Not only didn’t he show up after that stupid parade as he had promised, but he didn’t even call up and say he was tied up or something. There was no question in Melody’s mind where he was. He was sitting drinking beer, in that stupid little bar, Annex 1 next to the BOQ, that’s where he was.
When he finally showed up, she was really going to give him a piece of her mind.
The caterer waited as long as she could, and then she left. By then it was half past two in the afternoon. Just wait till he showed up!
Melody went to her room, took off her dress, and put on shorts and a T-shirt. Her mother had made her change into the dress before Mrs. Angie Gell, the caterer, had come. Mrs. Gell, who was from a fine old family, had her standards, and Melody should, in deference to them, put on a dress a
nd look like a young woman about to be married, not like a tomboy.
Melody called the post number. When the operator came on the line, she asked for Annex 1.
“May I speak with Mr. Greer, please?” she asked, when one of his drunken cronies answered the phone.

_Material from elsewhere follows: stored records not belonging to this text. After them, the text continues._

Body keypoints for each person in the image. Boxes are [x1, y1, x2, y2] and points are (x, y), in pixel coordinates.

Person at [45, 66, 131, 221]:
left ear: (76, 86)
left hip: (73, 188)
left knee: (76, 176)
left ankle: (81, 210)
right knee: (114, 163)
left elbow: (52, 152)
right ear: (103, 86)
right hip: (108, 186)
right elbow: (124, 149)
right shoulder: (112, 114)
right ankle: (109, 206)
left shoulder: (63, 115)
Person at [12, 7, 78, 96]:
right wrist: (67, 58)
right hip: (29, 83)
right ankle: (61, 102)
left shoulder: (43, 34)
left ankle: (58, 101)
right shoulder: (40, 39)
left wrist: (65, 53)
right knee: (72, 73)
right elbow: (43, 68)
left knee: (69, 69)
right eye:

“Not here, honey,” the drunk said. “Would you settle for a lonely first lieutenant?”
Melody slammed the phone down in its cradle.
She wasn’t going to have this out with him when he finally, in his own sweet damned time, elected to show up; she was going to have it out with him now.

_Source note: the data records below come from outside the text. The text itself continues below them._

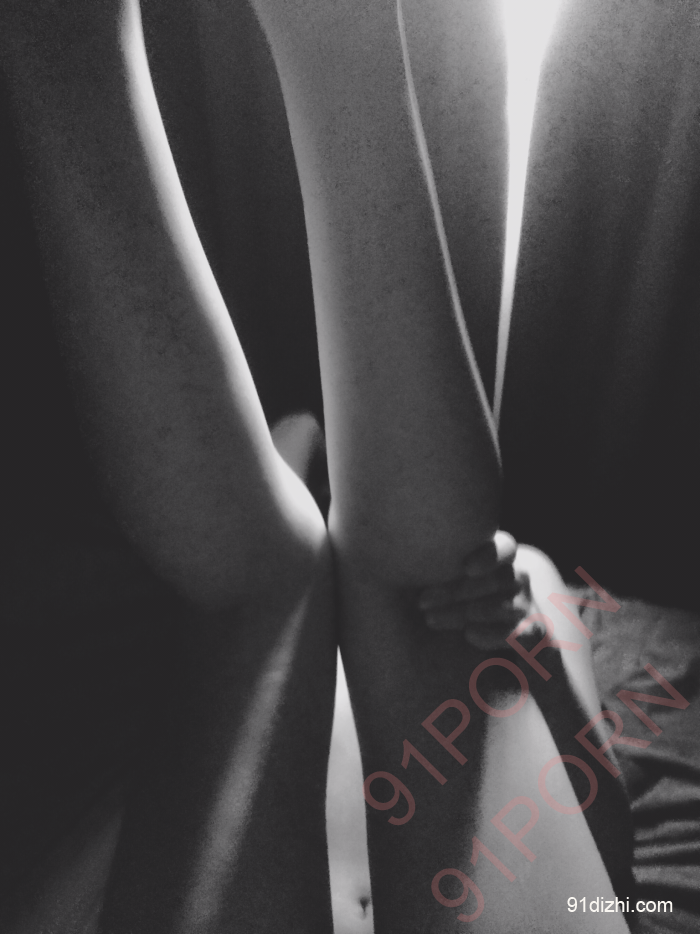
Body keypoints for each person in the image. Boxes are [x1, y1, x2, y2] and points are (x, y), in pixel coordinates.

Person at [0, 0, 632, 930]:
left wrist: (530, 647)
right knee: (383, 587)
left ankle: (63, 45)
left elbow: (617, 853)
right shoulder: (247, 595)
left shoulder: (512, 579)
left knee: (328, 591)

She made the tires squeal as she backed the convertible out of the driveway (one of their wedding presents was going to be a new car; she had heard her father talking about that on the telephone). They were getting a house in Sunny Dale Acres and all the furniture, as well. She reminded herself angrily that Ed hadn’t been very enthusiastic about that, either. She had had to pick out all the furniture herself. Ed said that he didn’t know or care much about furniture. As long as it had four legs and a soft cushion, that was all he cared about.
She drove well above the speed limit (no Dale County deputy sheriff in his right mind would ticket Howard Dutton’s daughter for speeding) until she reached the post. There she had to slow to thirty-five, because the MPs would give out speeding tickets, and they were a lot of trouble when you got one; you had to go to the federal courthouse in Dothan and pay it to a U.S. magistrate.
She jumped out of the car when she got to Annex 1 and went inside. The place was jammed with young officers and a bunch of girls she would just as soon not have had to say “hello” to, but Ed Greer wasn’t there.
“Hey, Schatzie,” one of them called to her as she was leaving. She hated to be called “Schatzie.” Ed had told her that was what the soldiers called their German girl friends. Their frauleins. Ed had also told her that they called the frauleins “fur-lines,” which Melody thought was really gross.
She turned to glower at whoever had called her name.
“I just remembered,” a young warrant officer said, “that USAACDA is having a beer bust out at the lake. That’s probably where he is.”